Há mais uma história interessante que tem a ver com o que está acontecendo atualmente no Rio Grande do Sul. Nas décadas de 70, 80 e parte de 90, por conta dos bons preços internacionais da soja, as lavouras se espalharam por todos os cantos do Estado. A maneira como o gaúcho preparava a plantação resultou na erosão de centenas de milhares de toneladas de solos para dentro dos rios. Esta terra alterou o curso de vários rios e os tornou mais rasos, o que significa que na hora das cheias as águas chegam a locais que antes não chegavam. Lembro-me de ter feito várias reportagens sobre erosão. No Planalto Médio, região da cidade de Passo Fundo, a cor da água dos rios era a de barro vermelho. O que estou dizendo, citando as reportagens que fiz, é que a mega tragédia gaúcha não começou hoje. Ela vem sendo semeada por várias décadas. Por exemplo: o mau uso dos solos nas lavouras, a especulação imobiliária que aterrou e ocupou áreas que antes pertenciam ao Guaíba e o manuseio errado do lixo urbano. Claro, nós jornalistas não temos como, em cada matéria, fazer uma tese para explicar para o leitor os motivos pelos quais as coisas acontecem. Mas precisamos informá-lo que elas não brotam do chão. Antes, são semeadas para depois crescerem e se tornarem um problema. 

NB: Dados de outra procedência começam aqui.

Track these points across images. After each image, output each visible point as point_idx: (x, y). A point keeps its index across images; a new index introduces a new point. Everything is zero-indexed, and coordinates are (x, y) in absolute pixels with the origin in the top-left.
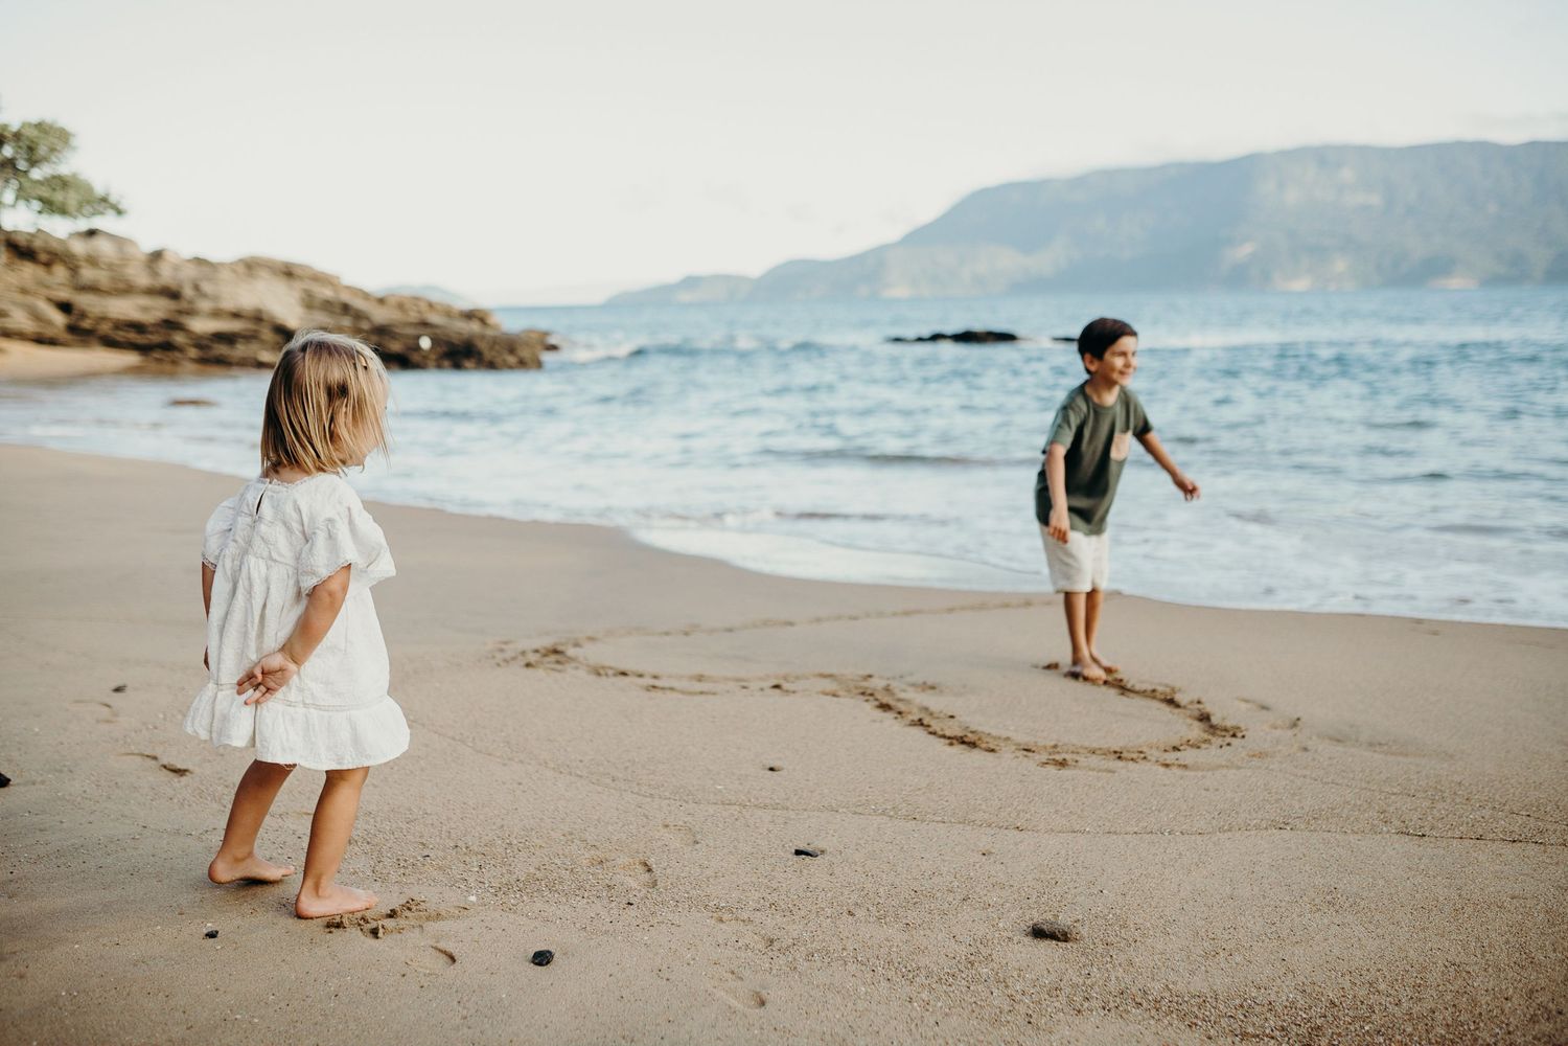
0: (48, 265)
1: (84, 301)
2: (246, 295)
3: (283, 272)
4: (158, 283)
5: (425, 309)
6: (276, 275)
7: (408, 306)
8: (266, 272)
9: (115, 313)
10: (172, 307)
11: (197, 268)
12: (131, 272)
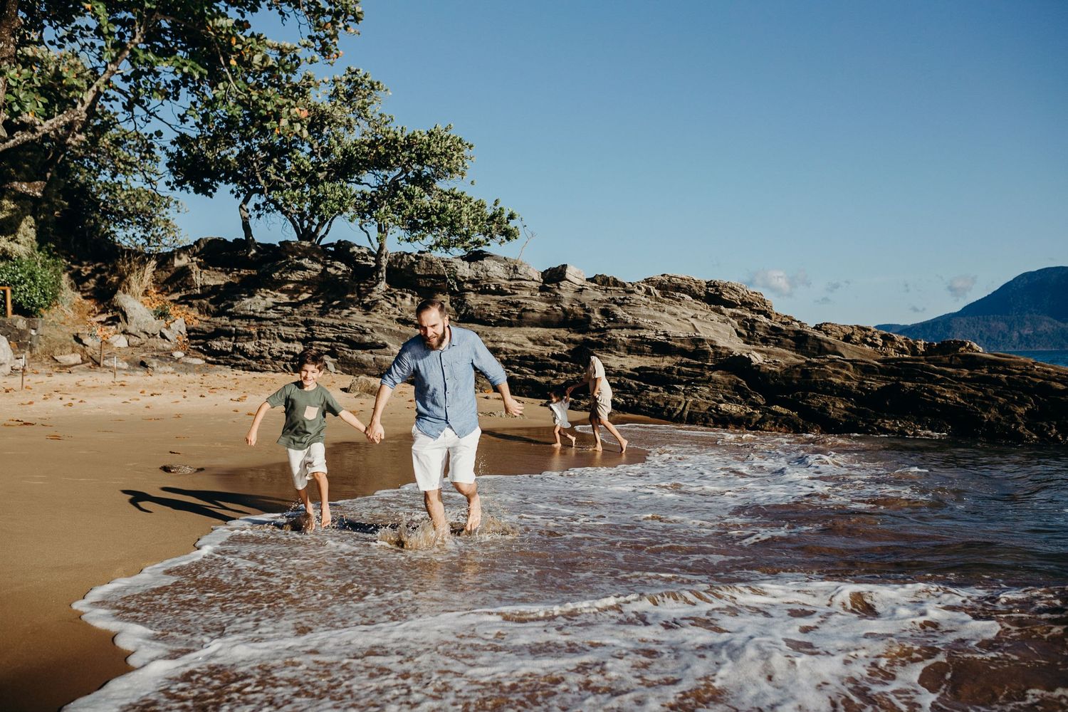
2: (673, 320)
3: (706, 293)
4: (558, 306)
5: (880, 342)
6: (695, 296)
7: (857, 337)
8: (685, 293)
9: (509, 342)
10: (579, 337)
11: (604, 287)
12: (527, 294)
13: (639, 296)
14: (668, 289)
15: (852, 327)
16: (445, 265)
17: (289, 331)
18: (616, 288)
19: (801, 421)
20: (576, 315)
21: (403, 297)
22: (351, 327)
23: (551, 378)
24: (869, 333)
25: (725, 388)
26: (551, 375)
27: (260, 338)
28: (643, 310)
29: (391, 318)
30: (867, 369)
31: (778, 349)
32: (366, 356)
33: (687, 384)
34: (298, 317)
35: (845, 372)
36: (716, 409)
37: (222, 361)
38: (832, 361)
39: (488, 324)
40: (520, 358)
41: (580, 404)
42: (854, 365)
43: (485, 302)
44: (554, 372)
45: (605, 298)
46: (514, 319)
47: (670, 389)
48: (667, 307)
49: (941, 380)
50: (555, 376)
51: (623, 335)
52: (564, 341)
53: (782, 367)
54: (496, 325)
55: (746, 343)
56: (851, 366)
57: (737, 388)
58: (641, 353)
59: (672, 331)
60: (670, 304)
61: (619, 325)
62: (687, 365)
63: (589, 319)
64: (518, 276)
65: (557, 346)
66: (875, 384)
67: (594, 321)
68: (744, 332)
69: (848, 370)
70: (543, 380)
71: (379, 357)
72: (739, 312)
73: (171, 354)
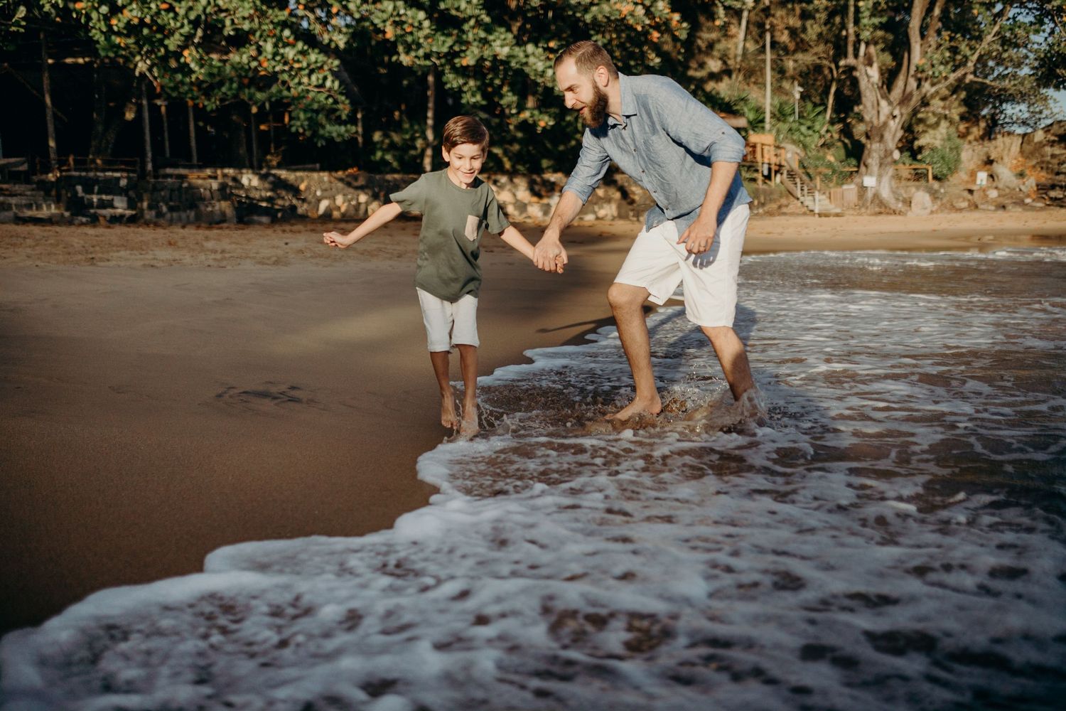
73: (1023, 201)
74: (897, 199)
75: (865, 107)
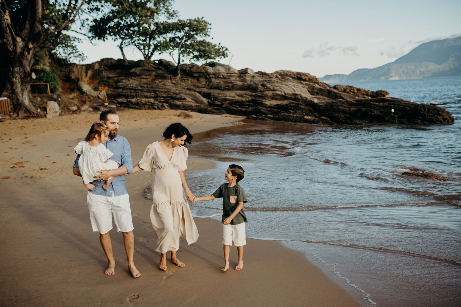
0: (198, 79)
1: (215, 92)
2: (286, 87)
3: (297, 76)
4: (246, 83)
5: (356, 91)
6: (293, 78)
7: (348, 90)
8: (289, 77)
9: (230, 96)
10: (254, 94)
11: (261, 76)
12: (234, 78)
13: (274, 79)
14: (283, 76)
15: (346, 86)
16: (203, 69)
17: (148, 94)
18: (266, 76)
19: (331, 121)
20: (252, 86)
21: (188, 80)
22: (171, 92)
23: (247, 109)
24: (352, 88)
25: (306, 111)
26: (246, 108)
27: (137, 97)
28: (277, 84)
29: (184, 88)
30: (351, 104)
31: (322, 97)
32: (179, 103)
33: (293, 110)
34: (150, 89)
35: (344, 105)
36: (304, 118)
37: (123, 106)
38: (340, 101)
39: (221, 90)
40: (235, 102)
41: (258, 118)
42: (347, 103)
43: (219, 82)
44: (247, 107)
45: (262, 80)
46: (230, 88)
47: (288, 112)
48: (284, 83)
49: (373, 107)
50: (248, 108)
51: (270, 93)
52: (249, 96)
53: (324, 104)
54: (223, 90)
55: (311, 94)
56: (346, 103)
57: (310, 111)
58: (276, 99)
59: (287, 92)
60: (285, 81)
61: (268, 89)
62: (293, 103)
63: (257, 88)
64: (230, 72)
65: (247, 97)
66: (353, 109)
67: (259, 88)
68: (310, 90)
69: (345, 104)
70: (244, 109)
71: (184, 103)
72: (308, 83)
73: (104, 104)
74: (35, 106)
75: (8, 41)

Sempre digo nas minhas palestras para estudantes e profissionais das redações pelo Brasil afora que não defendo a crença de que a velhice traga a sabedoria e muito menos que a juventude nos torne um intrépido inovador. Acredito na persistência e no trabalho. Posto isso, lembro que não podemos jogar na cara do leitor um rolo do tamanho deste que está acontecendo com os gaúchos e dizer simplesmente que ele nasceu, se criou e ficou adulto na falta de educação ambiental de várias gerações. Tem a ver também com falta da punição daquelas pessoas que praticaram crimes ambientais. Há uma enorme fila de crimes ambientais cometidos no território gaúcho sem punição. Fiz muitas matérias sobre o assunto.